Exercise input:
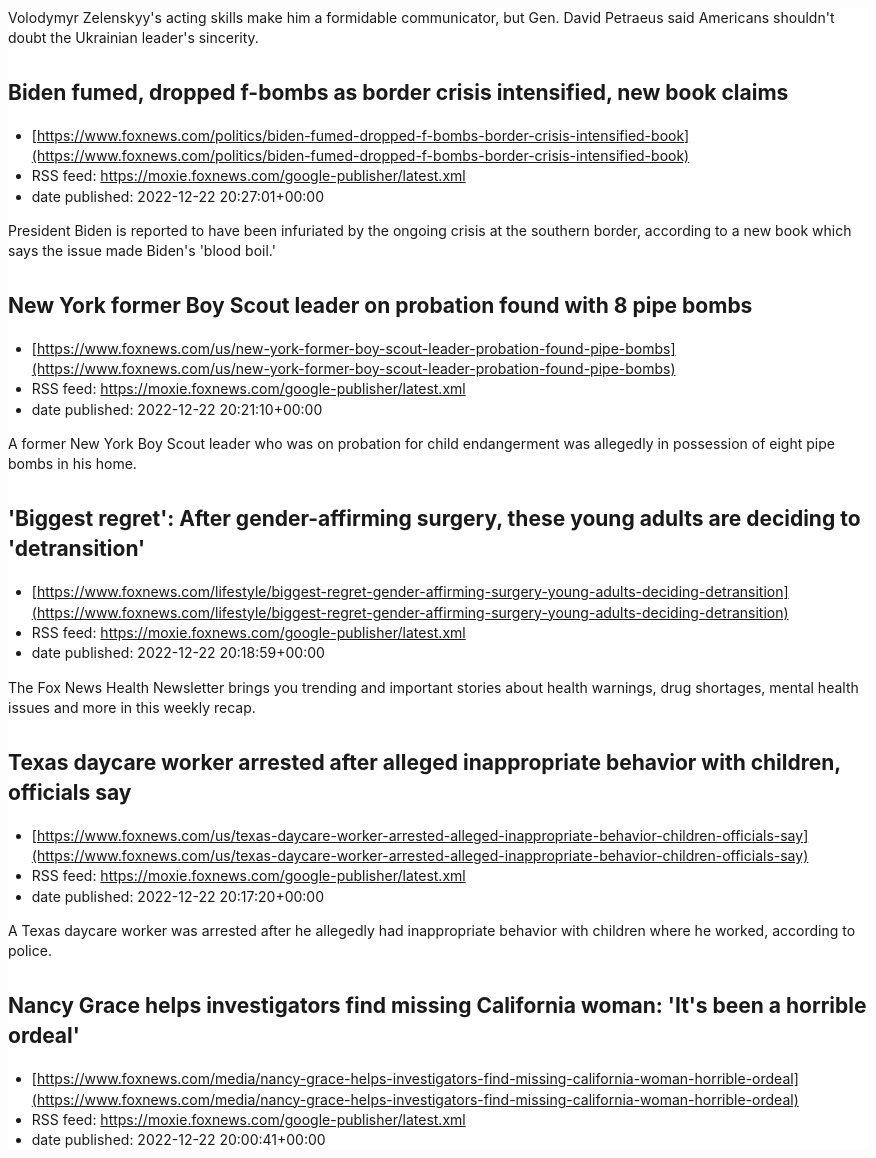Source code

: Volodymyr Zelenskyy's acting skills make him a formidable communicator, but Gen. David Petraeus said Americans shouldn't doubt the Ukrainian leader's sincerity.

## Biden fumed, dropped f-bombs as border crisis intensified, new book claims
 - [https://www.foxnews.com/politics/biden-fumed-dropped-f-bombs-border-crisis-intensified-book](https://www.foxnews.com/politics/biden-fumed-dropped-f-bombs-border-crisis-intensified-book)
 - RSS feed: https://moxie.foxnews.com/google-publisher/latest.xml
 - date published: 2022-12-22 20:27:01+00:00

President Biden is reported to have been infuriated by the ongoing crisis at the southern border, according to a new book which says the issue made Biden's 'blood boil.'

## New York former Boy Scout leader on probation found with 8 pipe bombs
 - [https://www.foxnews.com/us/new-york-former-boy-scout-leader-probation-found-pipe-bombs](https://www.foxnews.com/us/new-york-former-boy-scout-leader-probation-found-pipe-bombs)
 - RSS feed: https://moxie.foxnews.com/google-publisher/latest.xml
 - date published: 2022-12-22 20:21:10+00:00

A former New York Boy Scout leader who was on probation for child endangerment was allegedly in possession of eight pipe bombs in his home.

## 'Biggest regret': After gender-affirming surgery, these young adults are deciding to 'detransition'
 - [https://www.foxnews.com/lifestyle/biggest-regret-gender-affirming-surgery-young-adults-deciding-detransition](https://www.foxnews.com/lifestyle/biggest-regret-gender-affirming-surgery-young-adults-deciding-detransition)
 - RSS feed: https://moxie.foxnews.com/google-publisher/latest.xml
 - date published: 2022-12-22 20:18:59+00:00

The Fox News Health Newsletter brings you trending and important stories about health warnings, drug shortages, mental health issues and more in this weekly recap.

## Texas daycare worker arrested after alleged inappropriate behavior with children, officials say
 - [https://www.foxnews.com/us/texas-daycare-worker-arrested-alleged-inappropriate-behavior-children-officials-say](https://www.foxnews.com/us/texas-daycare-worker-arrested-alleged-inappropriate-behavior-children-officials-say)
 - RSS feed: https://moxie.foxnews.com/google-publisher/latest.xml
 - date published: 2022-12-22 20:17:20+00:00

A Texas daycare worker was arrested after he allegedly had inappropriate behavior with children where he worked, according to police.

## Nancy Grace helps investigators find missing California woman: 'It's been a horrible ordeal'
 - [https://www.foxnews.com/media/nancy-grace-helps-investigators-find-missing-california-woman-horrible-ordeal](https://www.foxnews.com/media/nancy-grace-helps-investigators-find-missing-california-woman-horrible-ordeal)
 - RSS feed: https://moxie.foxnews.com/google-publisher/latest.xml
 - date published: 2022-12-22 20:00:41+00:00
==
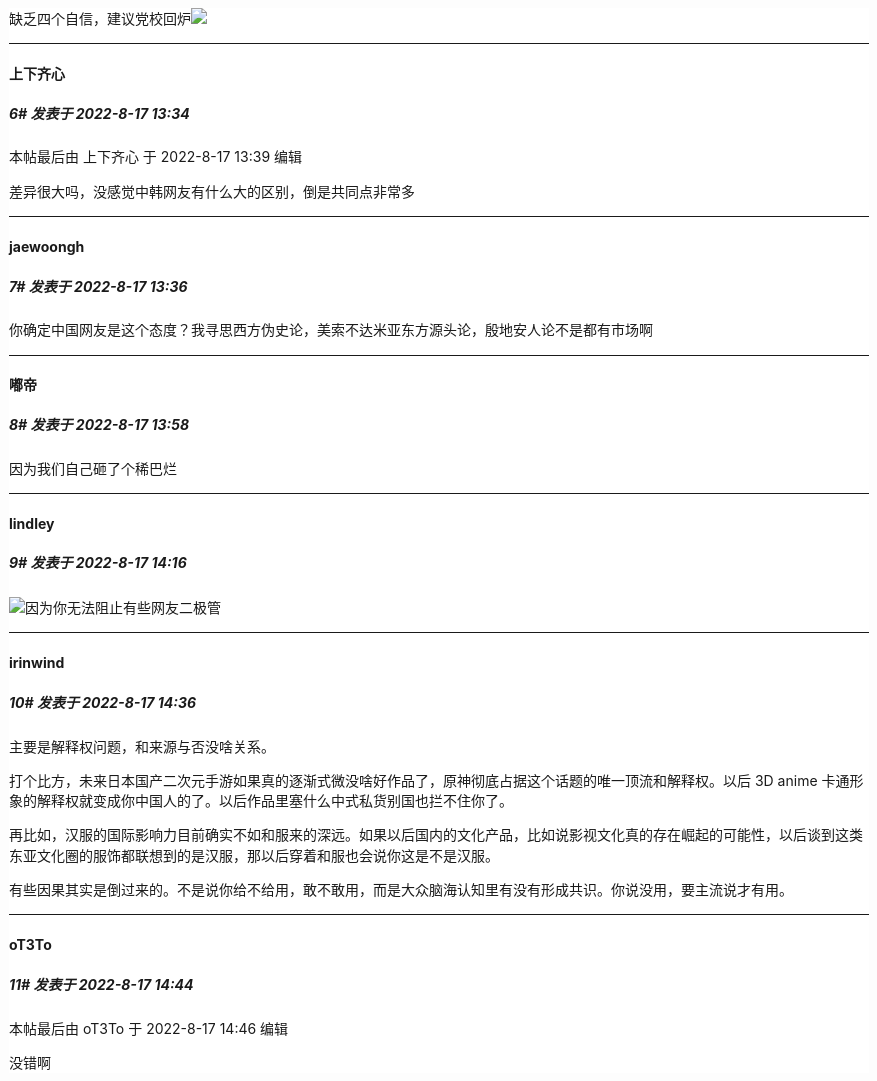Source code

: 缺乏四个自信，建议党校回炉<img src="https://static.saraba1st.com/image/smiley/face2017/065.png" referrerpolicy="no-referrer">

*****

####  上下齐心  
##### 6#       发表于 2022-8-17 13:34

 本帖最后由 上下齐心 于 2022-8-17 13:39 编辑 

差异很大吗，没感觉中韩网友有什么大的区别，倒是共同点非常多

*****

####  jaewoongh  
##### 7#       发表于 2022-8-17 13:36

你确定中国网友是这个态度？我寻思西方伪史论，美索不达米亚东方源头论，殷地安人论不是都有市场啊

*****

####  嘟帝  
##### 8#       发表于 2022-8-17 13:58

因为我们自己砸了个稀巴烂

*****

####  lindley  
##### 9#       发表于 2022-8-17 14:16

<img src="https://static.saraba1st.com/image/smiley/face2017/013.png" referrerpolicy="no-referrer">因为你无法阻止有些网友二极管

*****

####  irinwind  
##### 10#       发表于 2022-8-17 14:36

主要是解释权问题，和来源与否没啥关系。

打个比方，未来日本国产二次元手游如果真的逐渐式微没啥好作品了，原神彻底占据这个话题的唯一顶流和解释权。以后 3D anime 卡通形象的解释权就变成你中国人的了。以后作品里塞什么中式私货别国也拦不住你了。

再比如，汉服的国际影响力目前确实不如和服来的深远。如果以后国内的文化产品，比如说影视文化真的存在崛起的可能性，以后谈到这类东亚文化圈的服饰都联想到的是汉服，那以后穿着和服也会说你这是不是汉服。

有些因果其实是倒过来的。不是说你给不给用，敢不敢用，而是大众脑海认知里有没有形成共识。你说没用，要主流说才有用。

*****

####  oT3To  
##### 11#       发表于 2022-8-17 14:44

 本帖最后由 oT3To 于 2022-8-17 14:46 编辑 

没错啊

Your instructions: Give back, word for word, the stretch of the listing from the line containing "A Texas daycare" through the line containing "- date published: 2022-12-22 20:00:41+00:00", both lines included.

Written solution:
A Texas daycare worker was arrested after he allegedly had inappropriate behavior with children where he worked, according to police.

## Nancy Grace helps investigators find missing California woman: 'It's been a horrible ordeal'
 - [https://www.foxnews.com/media/nancy-grace-helps-investigators-find-missing-california-woman-horrible-ordeal](https://www.foxnews.com/media/nancy-grace-helps-investigators-find-missing-california-woman-horrible-ordeal)
 - RSS feed: https://moxie.foxnews.com/google-publisher/latest.xml
 - date published: 2022-12-22 20:00:41+00:00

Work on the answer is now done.